Zudem hatte ich Angst. Dass Anna es nicht schaffen würde wiederzukommen, dass sie mich tatsächlich auf die Straße setzten würden und dass ich wirklich ganz allein sein würde. Ich hatte bisher immer im Kinderheim gelebt. Wie sollte ich auf einmal ganz auf mich allein gestellt überleben? Ich hatte doch gar kein Geld und keine Arbeit. Was sollte ich dann nur tun?
Nein, so durfte ich nicht denken! Anna würde es schaffen und auch sonst würde sich für alles eine Lösung finden. Ich würde bestimmt nicht auf die Straße gesetzt werden. Anna würde einen Weg finden; irgendwie. Der Staat würde es niemals zulassen, dass so viele Kinder auf einmal obdachlos werden würden.
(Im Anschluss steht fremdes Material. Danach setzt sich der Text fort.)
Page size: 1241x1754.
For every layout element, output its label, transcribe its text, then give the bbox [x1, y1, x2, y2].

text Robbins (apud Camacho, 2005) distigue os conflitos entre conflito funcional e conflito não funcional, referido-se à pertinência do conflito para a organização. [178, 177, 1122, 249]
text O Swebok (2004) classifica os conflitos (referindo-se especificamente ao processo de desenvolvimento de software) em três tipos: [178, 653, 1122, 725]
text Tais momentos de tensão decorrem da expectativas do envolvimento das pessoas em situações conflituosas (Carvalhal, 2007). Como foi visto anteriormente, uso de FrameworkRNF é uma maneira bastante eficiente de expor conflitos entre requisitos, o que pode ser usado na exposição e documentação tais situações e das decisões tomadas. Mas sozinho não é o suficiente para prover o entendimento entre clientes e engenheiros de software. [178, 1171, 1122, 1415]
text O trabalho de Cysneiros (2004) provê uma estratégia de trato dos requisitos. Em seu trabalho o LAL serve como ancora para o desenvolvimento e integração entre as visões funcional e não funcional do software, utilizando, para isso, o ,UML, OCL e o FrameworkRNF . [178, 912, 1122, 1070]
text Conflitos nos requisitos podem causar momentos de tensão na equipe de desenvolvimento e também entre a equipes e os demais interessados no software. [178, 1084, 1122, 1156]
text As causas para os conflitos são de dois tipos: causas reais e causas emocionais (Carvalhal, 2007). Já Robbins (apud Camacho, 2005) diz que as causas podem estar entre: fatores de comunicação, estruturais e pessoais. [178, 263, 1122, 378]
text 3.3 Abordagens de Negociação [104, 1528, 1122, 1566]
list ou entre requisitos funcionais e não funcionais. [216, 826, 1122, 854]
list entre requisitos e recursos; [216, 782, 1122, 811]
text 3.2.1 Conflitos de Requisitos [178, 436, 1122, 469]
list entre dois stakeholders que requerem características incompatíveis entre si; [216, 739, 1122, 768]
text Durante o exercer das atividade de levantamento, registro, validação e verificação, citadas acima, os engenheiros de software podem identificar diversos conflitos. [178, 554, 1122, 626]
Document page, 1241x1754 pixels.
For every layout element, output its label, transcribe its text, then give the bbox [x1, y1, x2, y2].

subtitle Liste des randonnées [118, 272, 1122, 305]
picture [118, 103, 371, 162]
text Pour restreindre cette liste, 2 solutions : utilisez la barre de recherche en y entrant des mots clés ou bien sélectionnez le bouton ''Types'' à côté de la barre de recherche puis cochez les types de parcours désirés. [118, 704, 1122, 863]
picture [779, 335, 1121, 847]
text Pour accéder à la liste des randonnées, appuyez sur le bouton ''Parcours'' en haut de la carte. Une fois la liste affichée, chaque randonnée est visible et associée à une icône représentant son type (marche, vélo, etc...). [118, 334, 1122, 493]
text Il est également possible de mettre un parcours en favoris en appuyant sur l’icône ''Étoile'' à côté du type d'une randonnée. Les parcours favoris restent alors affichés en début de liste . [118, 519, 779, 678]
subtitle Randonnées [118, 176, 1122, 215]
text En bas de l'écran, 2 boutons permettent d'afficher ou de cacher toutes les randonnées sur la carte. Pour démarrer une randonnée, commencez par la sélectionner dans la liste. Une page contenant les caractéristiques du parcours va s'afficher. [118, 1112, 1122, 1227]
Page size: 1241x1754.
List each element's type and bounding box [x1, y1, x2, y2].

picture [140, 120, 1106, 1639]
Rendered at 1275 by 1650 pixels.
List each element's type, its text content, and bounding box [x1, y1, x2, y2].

Ich musste dringend auf andere Gedanken kommen! Nur wie? Mir kam die Melodie von einer Schokoriegelwerbung in den Sinn. Ich musste über die Abstrusität dieses Gedanken grinsen. Katie war gestorben und ich dachte an Schokoriegel? Trotzdem überlegte ich fieberhaft, wie der Text dazu ging, doch er wollte mir einfach nicht einfallen. Währenddessen erklang das Lied in Endlosschleife in meinem Kopf. So wollte ich mich aber nicht ablenken! Wobei ein Ohrwurm wahrscheinlich doch besser war, als die ganze Zeit an Katie zu denken.
Sofort war der Schmerz wieder da. Ich vermisste Katie so sehr. Wir hatten diese Schokoriegel so oft gemeinsam gegessen. Und jetzt musste ich schon wieder an sie denken. Im Stillen verfluchte ich mich selbst. Doch ich würde mich auch schlecht fühlen, wenn ich gar nicht mehr an sie dachte. Das hatte sie auch nicht verdient. Ich wollte sie in Gedanken ehren und sie niemals vergessen; das schwor ich mir. Katie würde immer ein Teil meines Lebens bleiben und eine wundervolle Erinnerung. Dabei war sie viel zu früh aus dem Leben geschieden.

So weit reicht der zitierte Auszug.